→ **RAW DATA**
===============

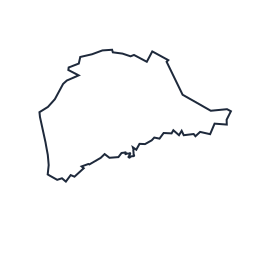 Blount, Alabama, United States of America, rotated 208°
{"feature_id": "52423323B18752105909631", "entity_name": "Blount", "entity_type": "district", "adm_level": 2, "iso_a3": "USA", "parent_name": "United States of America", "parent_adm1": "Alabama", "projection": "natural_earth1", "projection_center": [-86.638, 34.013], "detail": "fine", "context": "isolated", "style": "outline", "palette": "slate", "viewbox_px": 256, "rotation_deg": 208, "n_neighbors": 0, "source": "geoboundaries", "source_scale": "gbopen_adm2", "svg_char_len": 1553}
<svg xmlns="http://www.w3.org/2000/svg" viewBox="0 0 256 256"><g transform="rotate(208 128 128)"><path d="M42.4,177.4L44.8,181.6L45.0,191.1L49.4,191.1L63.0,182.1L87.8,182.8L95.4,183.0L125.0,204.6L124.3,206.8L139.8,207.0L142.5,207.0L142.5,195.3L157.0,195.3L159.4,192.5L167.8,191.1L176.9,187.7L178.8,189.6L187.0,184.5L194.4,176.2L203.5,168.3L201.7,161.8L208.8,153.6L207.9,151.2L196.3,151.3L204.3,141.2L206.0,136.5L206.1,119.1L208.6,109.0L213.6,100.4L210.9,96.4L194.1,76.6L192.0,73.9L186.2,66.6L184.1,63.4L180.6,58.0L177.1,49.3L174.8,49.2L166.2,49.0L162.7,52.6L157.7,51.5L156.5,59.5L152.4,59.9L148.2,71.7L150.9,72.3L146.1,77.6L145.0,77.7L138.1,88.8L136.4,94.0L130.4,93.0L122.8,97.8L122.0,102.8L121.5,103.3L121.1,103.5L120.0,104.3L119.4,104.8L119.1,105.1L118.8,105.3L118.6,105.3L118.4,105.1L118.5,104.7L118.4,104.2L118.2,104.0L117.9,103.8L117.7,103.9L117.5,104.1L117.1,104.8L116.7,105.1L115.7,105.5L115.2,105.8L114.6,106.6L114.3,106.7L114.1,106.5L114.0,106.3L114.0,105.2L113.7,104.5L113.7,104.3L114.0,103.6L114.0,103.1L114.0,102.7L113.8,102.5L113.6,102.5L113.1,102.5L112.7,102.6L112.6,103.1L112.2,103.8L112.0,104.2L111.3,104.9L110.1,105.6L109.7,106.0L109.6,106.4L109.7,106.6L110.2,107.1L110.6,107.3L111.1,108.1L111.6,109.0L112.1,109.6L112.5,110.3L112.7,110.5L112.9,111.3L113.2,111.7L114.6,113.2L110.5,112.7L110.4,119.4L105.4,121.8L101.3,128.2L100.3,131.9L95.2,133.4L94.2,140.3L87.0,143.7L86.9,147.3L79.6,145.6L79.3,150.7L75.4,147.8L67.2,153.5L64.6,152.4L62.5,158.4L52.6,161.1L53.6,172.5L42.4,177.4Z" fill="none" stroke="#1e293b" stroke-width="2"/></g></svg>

===============

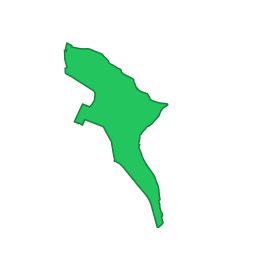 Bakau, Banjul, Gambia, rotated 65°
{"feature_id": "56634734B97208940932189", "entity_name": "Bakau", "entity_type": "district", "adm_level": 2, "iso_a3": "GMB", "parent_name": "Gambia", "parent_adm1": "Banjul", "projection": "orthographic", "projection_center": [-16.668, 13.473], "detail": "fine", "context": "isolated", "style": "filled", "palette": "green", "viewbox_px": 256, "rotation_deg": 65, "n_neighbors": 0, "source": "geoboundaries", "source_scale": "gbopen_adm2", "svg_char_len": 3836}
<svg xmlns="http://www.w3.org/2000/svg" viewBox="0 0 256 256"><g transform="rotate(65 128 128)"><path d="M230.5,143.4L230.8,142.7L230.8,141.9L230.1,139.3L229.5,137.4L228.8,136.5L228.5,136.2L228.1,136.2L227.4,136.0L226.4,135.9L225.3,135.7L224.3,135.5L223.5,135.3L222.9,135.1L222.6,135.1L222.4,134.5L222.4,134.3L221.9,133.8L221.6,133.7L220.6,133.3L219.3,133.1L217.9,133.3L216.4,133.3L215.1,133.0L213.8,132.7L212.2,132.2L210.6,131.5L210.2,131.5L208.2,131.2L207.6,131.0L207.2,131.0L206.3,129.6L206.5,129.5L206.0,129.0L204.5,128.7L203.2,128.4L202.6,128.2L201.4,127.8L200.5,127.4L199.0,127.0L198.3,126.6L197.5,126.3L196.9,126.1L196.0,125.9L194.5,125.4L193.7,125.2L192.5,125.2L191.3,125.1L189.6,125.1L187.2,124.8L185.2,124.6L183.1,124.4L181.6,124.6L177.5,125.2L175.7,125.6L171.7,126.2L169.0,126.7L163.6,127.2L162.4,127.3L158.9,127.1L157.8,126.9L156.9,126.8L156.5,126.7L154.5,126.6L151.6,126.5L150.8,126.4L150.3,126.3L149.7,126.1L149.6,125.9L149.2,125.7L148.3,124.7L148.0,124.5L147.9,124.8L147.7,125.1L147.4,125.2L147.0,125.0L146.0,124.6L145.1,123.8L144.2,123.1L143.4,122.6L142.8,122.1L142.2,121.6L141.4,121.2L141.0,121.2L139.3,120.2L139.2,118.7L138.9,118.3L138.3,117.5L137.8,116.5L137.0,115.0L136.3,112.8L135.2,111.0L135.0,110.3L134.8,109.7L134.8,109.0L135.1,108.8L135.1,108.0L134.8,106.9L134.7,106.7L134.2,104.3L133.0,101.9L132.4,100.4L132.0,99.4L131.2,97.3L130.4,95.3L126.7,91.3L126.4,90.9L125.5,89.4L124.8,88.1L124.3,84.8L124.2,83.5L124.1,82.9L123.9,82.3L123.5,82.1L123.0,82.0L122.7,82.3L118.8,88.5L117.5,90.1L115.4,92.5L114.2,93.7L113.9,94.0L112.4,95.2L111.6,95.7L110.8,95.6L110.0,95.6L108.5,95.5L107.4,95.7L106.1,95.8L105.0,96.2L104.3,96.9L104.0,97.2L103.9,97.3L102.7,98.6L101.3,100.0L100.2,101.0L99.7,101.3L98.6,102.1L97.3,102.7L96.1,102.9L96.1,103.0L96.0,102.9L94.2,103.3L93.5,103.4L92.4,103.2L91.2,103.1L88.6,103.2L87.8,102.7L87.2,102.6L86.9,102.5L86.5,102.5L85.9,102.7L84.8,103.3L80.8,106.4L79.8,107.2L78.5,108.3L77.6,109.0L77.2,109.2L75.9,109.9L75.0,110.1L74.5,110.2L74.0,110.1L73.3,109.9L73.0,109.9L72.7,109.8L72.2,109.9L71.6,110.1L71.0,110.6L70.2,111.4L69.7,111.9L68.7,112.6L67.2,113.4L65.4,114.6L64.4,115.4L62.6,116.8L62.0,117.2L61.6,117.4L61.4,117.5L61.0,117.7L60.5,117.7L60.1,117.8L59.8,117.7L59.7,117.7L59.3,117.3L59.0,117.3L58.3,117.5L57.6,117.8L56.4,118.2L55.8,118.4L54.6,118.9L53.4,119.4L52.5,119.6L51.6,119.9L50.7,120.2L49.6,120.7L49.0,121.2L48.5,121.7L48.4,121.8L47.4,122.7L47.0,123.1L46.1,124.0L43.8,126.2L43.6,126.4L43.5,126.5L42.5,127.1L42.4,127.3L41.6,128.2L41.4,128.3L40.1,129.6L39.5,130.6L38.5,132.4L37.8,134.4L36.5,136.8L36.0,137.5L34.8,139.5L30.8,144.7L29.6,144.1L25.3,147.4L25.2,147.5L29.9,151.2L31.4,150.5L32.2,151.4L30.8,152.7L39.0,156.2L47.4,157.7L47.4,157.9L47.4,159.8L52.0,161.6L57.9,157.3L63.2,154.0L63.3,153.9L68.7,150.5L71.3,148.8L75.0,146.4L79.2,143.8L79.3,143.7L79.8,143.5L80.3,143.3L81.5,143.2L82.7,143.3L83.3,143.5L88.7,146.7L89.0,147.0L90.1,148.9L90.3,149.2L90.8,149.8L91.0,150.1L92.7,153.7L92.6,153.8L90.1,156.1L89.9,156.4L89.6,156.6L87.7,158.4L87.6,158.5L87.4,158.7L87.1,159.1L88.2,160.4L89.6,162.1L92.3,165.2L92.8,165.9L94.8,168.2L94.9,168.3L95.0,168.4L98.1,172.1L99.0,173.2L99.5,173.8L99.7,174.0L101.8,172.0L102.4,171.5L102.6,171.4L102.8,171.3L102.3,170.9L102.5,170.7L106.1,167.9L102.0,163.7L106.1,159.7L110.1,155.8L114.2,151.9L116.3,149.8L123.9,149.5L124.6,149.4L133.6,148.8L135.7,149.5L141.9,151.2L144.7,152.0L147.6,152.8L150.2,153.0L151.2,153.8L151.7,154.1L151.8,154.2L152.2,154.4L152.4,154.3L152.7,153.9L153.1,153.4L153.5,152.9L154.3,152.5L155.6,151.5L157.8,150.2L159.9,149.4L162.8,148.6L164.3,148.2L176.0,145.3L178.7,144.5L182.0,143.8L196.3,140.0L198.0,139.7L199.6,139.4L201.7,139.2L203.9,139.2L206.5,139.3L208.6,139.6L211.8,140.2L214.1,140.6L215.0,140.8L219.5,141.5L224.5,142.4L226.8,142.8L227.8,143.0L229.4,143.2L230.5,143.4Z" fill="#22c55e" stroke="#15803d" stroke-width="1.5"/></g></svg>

===============

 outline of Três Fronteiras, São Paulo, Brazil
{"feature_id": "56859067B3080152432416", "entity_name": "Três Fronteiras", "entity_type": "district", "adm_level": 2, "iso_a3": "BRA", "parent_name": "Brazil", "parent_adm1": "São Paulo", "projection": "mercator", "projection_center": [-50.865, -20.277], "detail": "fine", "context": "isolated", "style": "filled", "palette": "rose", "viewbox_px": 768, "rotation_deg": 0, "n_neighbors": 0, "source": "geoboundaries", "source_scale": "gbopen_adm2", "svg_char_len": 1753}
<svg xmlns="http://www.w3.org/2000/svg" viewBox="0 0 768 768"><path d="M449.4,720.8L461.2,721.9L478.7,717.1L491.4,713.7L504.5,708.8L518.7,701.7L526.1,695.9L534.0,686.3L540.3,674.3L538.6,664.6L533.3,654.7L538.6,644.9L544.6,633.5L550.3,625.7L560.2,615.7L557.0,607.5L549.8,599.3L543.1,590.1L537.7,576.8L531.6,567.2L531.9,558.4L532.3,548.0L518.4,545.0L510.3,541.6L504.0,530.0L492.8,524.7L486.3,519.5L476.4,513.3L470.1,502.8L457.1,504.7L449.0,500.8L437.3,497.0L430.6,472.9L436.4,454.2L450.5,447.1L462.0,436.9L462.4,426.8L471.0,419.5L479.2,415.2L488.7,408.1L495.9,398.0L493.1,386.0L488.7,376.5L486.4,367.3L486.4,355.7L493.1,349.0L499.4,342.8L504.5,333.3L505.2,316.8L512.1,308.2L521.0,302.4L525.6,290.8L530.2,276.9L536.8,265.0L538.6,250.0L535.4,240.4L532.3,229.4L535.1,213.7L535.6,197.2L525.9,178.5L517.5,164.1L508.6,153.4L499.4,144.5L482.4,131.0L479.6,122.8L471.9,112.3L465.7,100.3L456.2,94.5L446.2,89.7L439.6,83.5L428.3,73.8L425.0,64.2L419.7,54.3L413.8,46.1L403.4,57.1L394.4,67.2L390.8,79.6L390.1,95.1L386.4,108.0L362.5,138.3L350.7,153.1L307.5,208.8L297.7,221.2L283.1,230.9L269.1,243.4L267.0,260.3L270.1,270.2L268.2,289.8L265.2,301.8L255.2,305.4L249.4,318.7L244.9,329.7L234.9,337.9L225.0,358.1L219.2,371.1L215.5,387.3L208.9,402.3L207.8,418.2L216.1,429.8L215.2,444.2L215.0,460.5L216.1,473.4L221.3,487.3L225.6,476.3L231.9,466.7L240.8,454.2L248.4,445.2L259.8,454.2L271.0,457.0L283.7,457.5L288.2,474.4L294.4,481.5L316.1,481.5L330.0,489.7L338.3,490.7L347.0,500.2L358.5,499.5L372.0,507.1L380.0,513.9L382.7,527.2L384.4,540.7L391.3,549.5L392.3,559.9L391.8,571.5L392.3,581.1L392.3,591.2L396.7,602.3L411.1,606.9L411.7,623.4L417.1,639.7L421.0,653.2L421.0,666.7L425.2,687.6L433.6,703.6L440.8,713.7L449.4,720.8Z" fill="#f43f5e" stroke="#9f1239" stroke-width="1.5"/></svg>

===============

→ **WHAT IS NEEDED**
How many lines of the data above contain the string "projection"? Give only the number.

→ **REPLY**
3